Abstract

Molecular docking provides a computationally efficient way to predict the atomic structural details of protein–RNA interactions (PRI), but accurate prediction of the three-dimensional structures and binding affinities for PRI is still notoriously difficult, partly due to the unreliability of the existing scoring functions for PRI. MM/PBSA and MM/GBSA are more theoretically rigorous than most scoring functions for protein–RNA docking, but their prediction performance for protein–RNA systems remains unclear.

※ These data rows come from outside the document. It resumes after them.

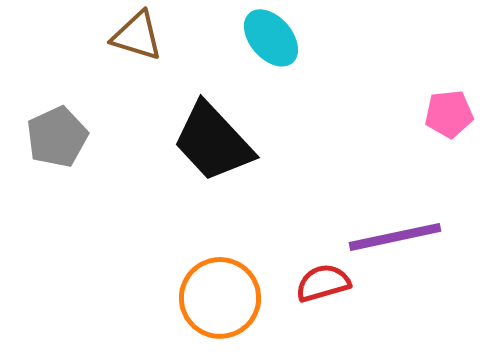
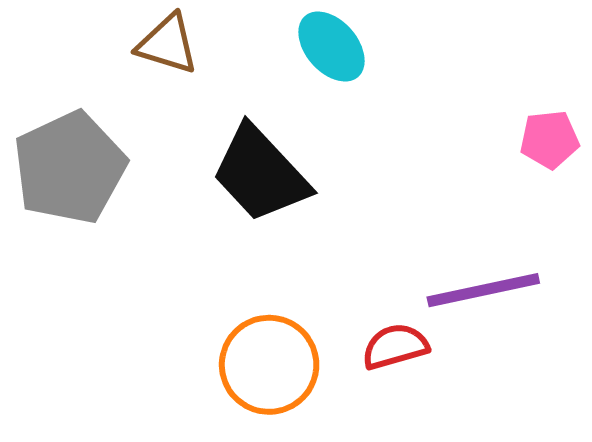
gray pentagon: (57, 137) -> (70, 168), size x1.5

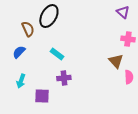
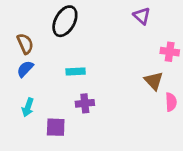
purple triangle: (123, 12) -> (142, 16), moved
brown semicircle: (28, 29) -> (25, 44), moved
cyan rectangle: (57, 54) -> (76, 72), turned -40

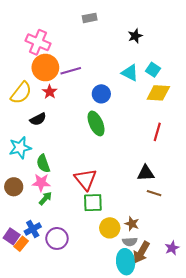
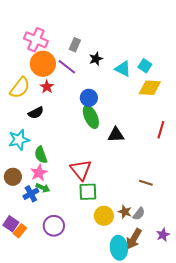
gray rectangle: (90, 18) -> (75, 45), moved, turned -56
black star: (135, 36) -> (96, 59), moved
purple line: (71, 71) -> (67, 67), turned 54
blue circle: (101, 94) -> (89, 98), moved
red line: (157, 132) -> (161, 130), moved
black triangle: (146, 173) -> (116, 135), moved
pink star: (41, 183) -> (39, 173), turned -30
green arrow: (45, 198) -> (43, 188), turned 72
blue cross: (33, 229) -> (31, 194), moved
gray semicircle: (130, 242) -> (139, 214), moved, turned -48

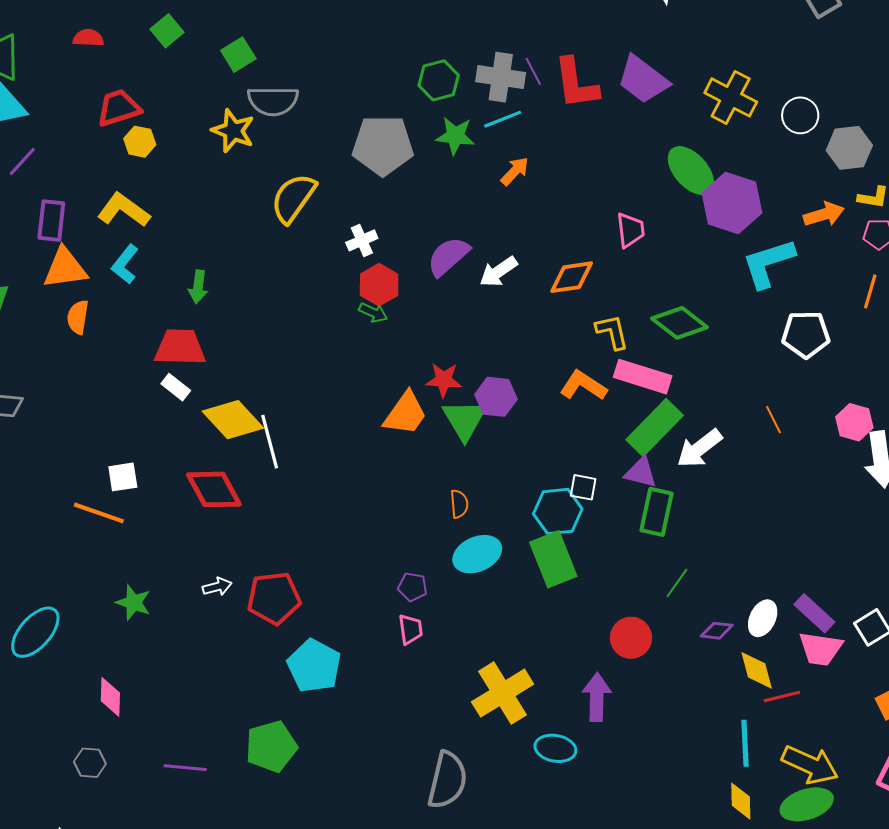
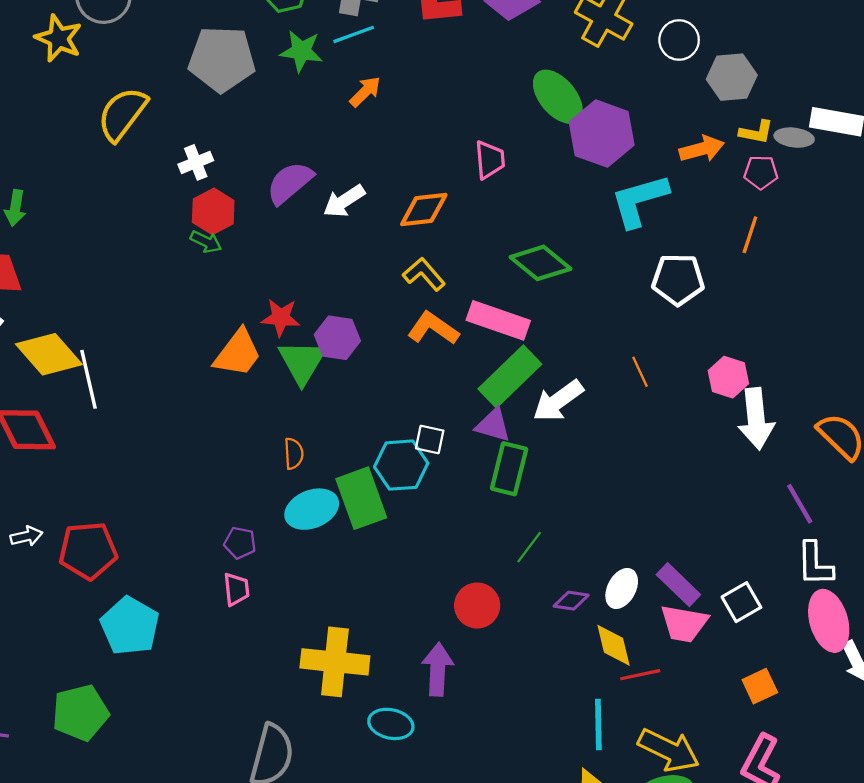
yellow L-shape: (612, 332) -> (424, 274), moved, turned -30
green rectangle: (553, 559) -> (361, 498), moved
yellow cross: (503, 693) -> (335, 662), turned 36

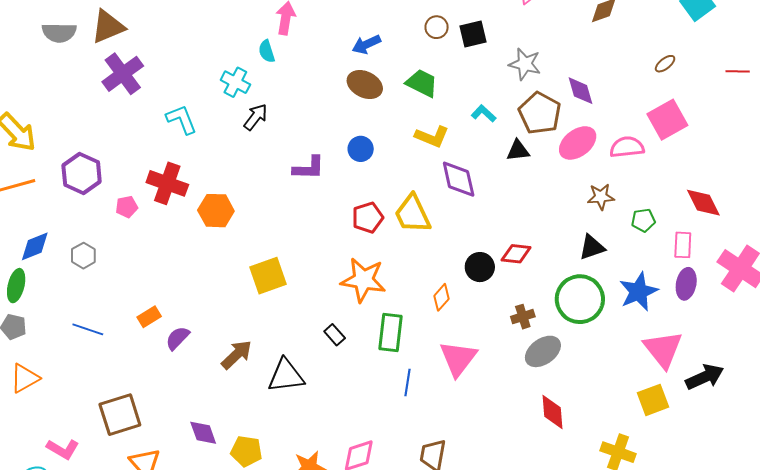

Here, we systemically evaluated the capability of MM/PBSA and MM/GBSA to predict the binding affinities and recognize the near-native binding structures for protein–RNA systems with different solvent models and interior dielectric constants (εin). For predicting the binding affinities, the predictions given by MM/GBSA based on the minimized structures in explicit solvent and the GBGBn1 model with εin = 2 yielded the highest correlation with the experimental data. Moreover, the MM/GBSA calculations based on the minimized structures in implicit solvent and the GBGBn1 model distinguished the near-native binding structures within the top 10 decoys for 117 out of the 148 protein–RNA systems (79.1%). This performance is better than all docking scoring functions studied here. Therefore, the MM/GBSA rescoring is an efficient way to improve the prediction capability of scoring functions for protein–RNA systems.